Segment Start: RECORDS SUPPLIED
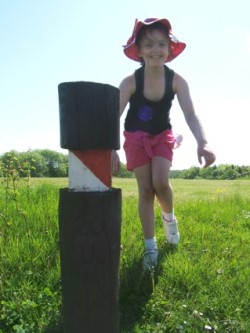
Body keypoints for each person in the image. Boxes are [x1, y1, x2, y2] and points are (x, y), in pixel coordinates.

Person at [112, 18, 216, 271]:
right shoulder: (130, 82)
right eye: (149, 45)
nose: (156, 49)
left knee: (160, 183)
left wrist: (203, 142)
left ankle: (169, 219)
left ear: (170, 49)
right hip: (135, 137)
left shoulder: (177, 80)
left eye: (161, 44)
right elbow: (111, 115)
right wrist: (111, 148)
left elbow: (191, 114)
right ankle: (150, 247)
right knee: (146, 190)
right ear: (139, 50)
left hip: (162, 135)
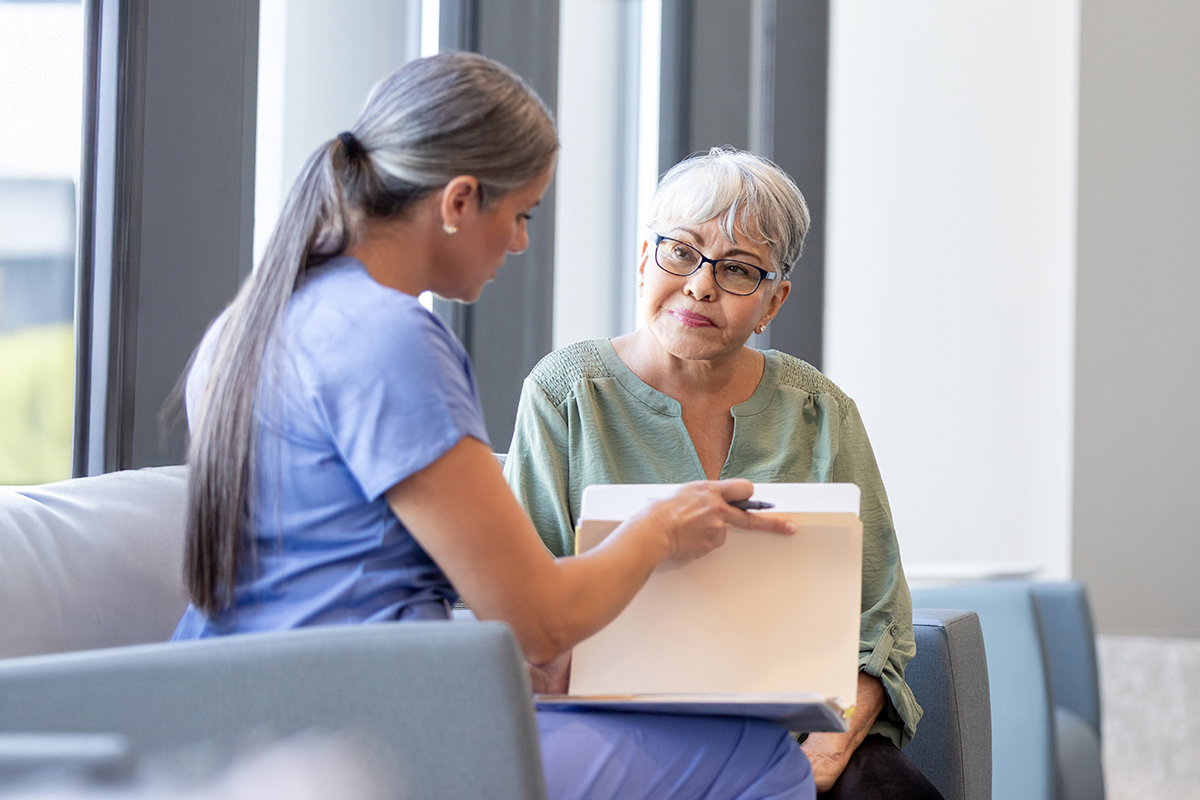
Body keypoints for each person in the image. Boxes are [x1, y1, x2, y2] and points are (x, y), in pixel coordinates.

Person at [170, 53, 815, 800]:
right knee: (766, 761)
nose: (519, 244)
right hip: (358, 729)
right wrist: (664, 527)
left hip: (228, 706)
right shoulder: (392, 340)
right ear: (459, 201)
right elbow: (538, 620)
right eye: (520, 215)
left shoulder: (252, 322)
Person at [504, 147, 944, 800]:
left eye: (738, 271)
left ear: (774, 301)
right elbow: (524, 604)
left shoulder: (822, 412)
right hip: (618, 724)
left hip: (795, 728)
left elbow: (877, 624)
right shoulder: (566, 393)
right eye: (679, 253)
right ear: (643, 259)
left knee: (882, 789)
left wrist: (829, 749)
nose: (701, 286)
Segment End: RECORDS SUPPLIED
Output every record above exactly, leaving out the pictures.

Body keypoints for each person in the image. Boxes are [x1, y1, x2, y2] and points are (x, y), in pixel coordinates.

Person at [112, 18, 216, 271]:
right shoulder: (130, 82)
right eye: (149, 45)
nose: (156, 49)
left knee: (160, 183)
left wrist: (203, 142)
left ankle: (169, 219)
left ear: (170, 49)
right hip: (135, 137)
left shoulder: (177, 80)
left eye: (161, 44)
right elbow: (111, 115)
right wrist: (111, 148)
left elbow: (191, 114)
right ankle: (150, 247)
right knee: (146, 190)
right ear: (139, 50)
left hip: (162, 135)
Body keypoints for each person in the image. Boxes are [x1, y1, x2, y2] and points are (x, y), in pixel coordinates.

Person at [170, 53, 815, 800]:
right knee: (766, 761)
nose: (519, 244)
right hip: (358, 729)
right wrist: (664, 527)
left hip: (228, 706)
right shoulder: (392, 340)
right ear: (459, 201)
right elbow: (538, 620)
right eye: (520, 215)
left shoulder: (252, 322)
Person at [504, 147, 944, 800]:
left eye: (738, 271)
left ear: (774, 301)
right elbow: (524, 604)
left shoulder: (822, 412)
right hip: (618, 724)
left hip: (795, 728)
left elbow: (877, 624)
right shoulder: (566, 393)
right eye: (679, 253)
right ear: (643, 259)
left knee: (882, 789)
left wrist: (829, 749)
nose: (701, 286)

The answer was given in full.